Montréal Theatre, The

English-language theatre in the Province of Québec in the late 18th and early 19th centuries was not confined to Allen's Company Of Comedians. Other troupes, whose members came from theatre traditions in Britain and the continent, travelled to Québec via Albany or Boston in the United States. Many actors returned to the United States, but they made an interesting contribution to theatre history in Québec. A troupe headed by James Ormsby, who had performed with Edward Allen at the Theatre Royal in Edinburgh, came from Albany to perform at the Brobdingnag Theatre in Québec C during the summer of 1804. They put on a summer season of open-air theatre in Montréal in 1805 and an 1805-06 winter season at the Patagon Theatre in Québec C, returning to Albany in August 1808.

In December 1807 William Henry Prigmore opened the New Theatre in a former fur trader's warehouse of Montréal. He was assisted during the summer of 1808 by a group of actors led by Noble Luke Usher. However, in mid-December 1808, Prigmore's troupe disappeared en route to Québec C, probably drowned while crossing the St Lawrence River's ice bridge. Prigmore was replaced by John Duplessis Turnbull, who went bankrupt at the end of the season and the building was maintained by the Jeunes Messieurs Canadiens until 1816.

Following the idea of John Bernard, joint manager of the Boston Theater, Usher, together with his French wife (née Harriet L'Estrange), founded the Montréal Theatre in 1808. It was established in a stone warehouse in the Faubourg des Récollets. Theatre professionals such as set designer Noble Allport and John Bernard, formerly of Covent Garden, were brought there. Leaving the management of the Montréal Theatre to Allport, the Ushers opened a New Theatre in Québec C in Armstrong's Theatre Tavern in August 1808.

However, Usher left Québec City in September 1810. Mrs. L'Estrange Usher returned to Boston in February 1811, ostensibly to hire actors. She never returned.
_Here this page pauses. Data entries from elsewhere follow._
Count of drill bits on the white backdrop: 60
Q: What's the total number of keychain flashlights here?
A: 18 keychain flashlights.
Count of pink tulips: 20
John Bernard, Usher's Boston partner, considered taking on the Québec C Theatre but decided against it. The War Of 1812-14 effectively stopped border crossings by Loyalist actors. Although many of the Québec performers stayed in Albany after the war, Duplessis Turnbull stayed in Canada. He renamed the Ushers' first hall the New Montréal Theatre and ran it as an English-language theatre until it was destroyed by fire in May 1820.